Genre: RPG
Publisher: Ubisoft
Developer: Game Arts
Release Date: September 27, 2005
In retrospect, the DS was completely the wrong system for the release of a new Lunar game.
The Sega CD's Lunar titles established the franchise as the evolutionary "missing link" between the 16-bit RPG classics (Final Fantasy VI, Lufia, Breath of Fire, etc.) and the generation of RPGs that would be rising in the PlayStation generation (Final Fantasy VII, Star Ocean, Suikoden). No one played Lunar because it was innovative or even deep; its appeal was in blending classic RPG gameplay with a hint of the multimedia spectacle and more involved characters and stories that would soon become a defining trait of the genre. The music, the beautiful art, the characters, the voices, all with familiar gameplay behind it... that's what people loved about Lunar.

Record excerpts:
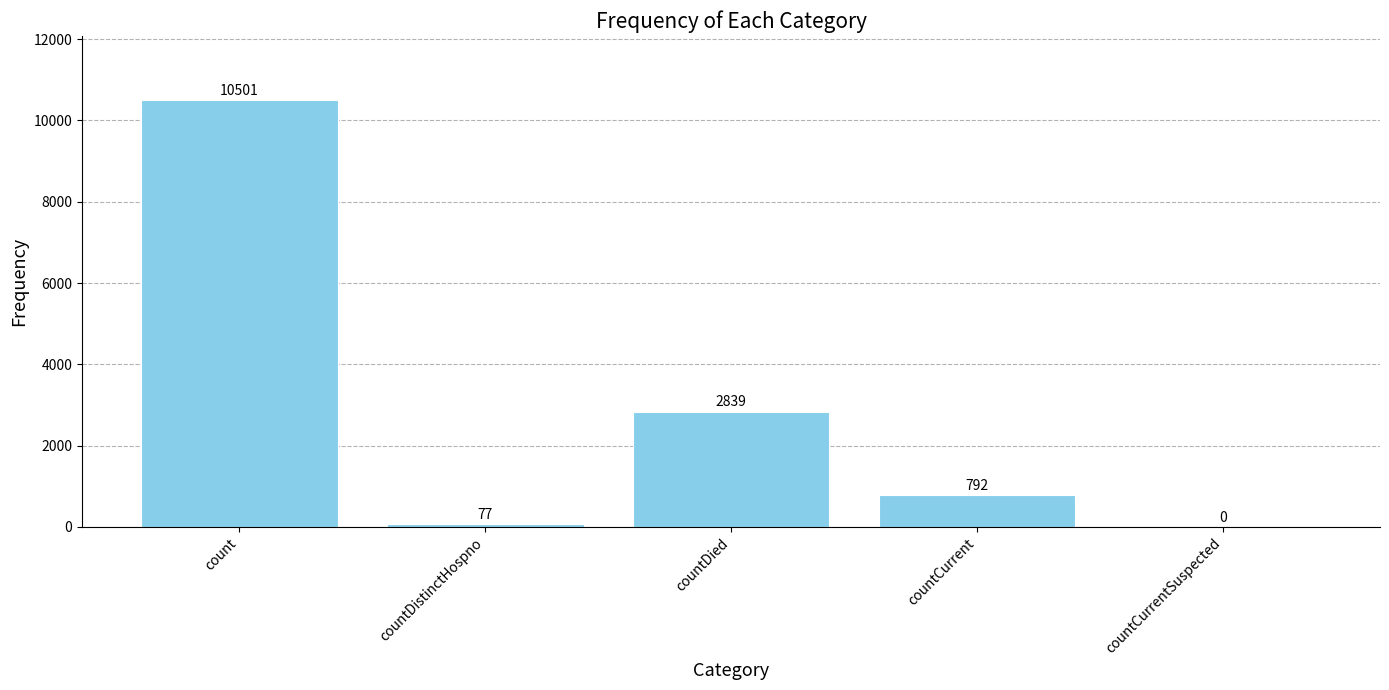

What is the greatest value displayed?

10501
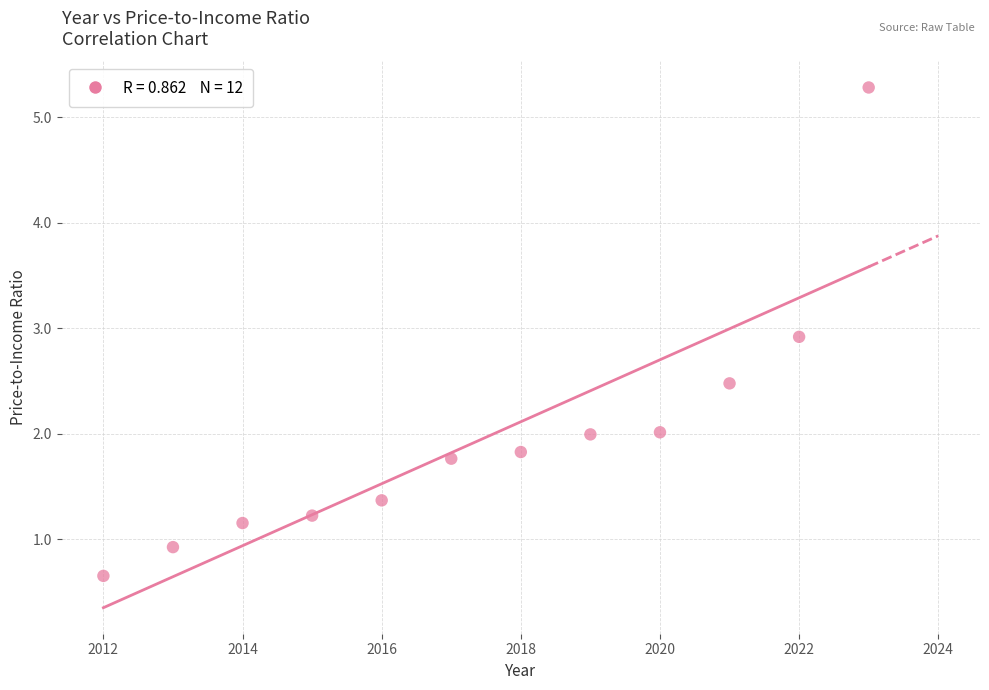

What is the range of Y values (max minus min)?

4.6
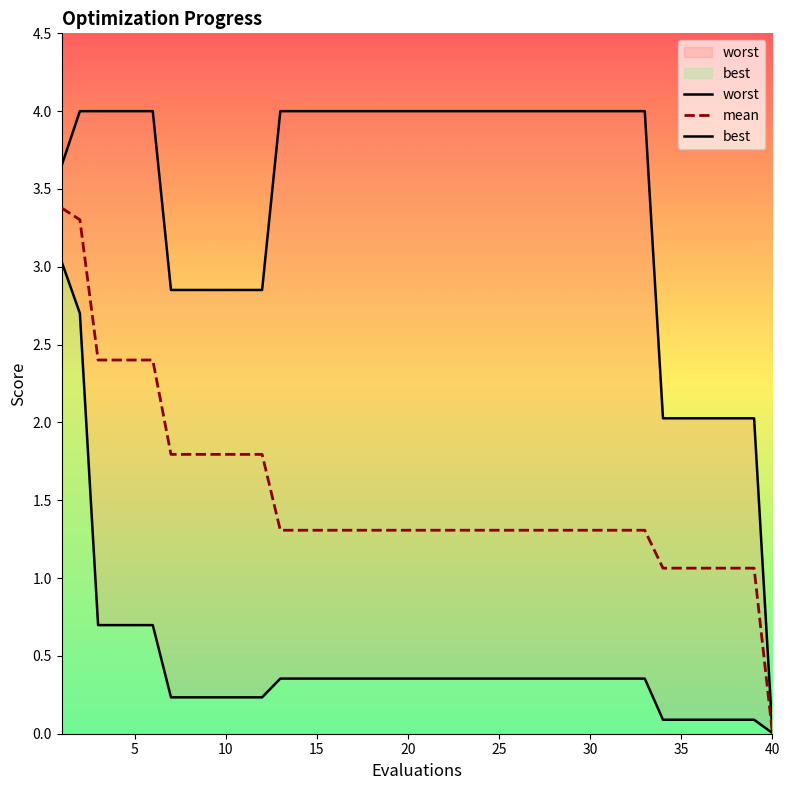

The value of worst at 20 is 1.1. True or false?

False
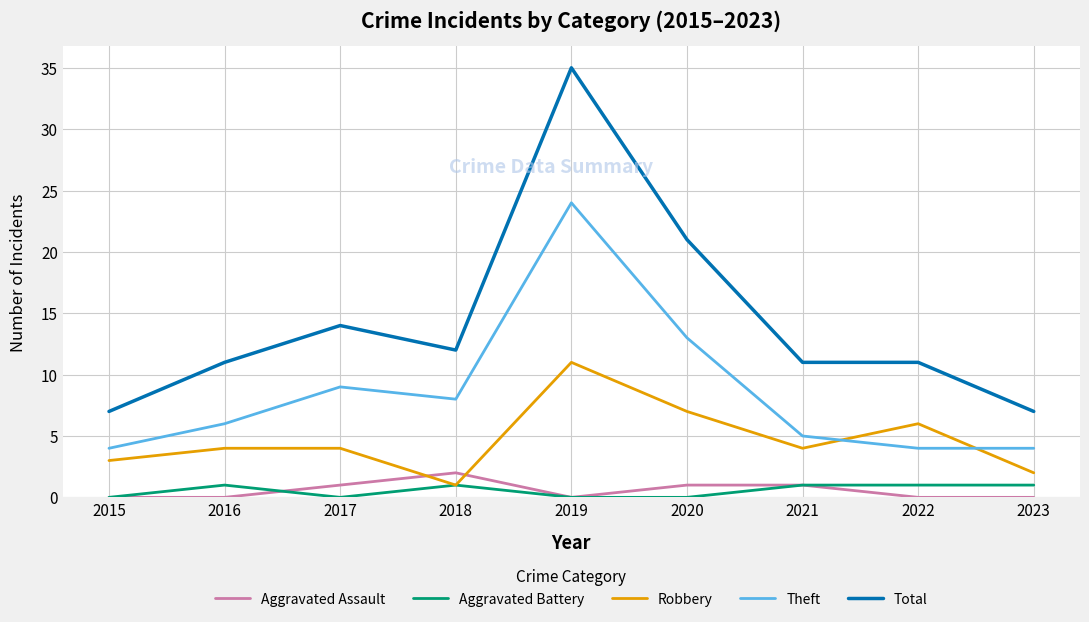

How many interior local peaks does the Theft series have?

2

Task item A: According to the Lunar review above, which company developed the game?
Task item B: Summarize the Lunar review above in two sentences.

Task answer A: Game Arts.

Task answer B: The review argues that the DS was the wrong system for a new Lunar game, which Ubisoft published and Game Arts developed for release on September 27, 2005. It explains that the Sega CD Lunar titles bridged 16-bit RPG classics and the PlayStation generation, and that people loved the series for its music, art, characters, and voices layered over familiar gameplay rather than for innovation or depth.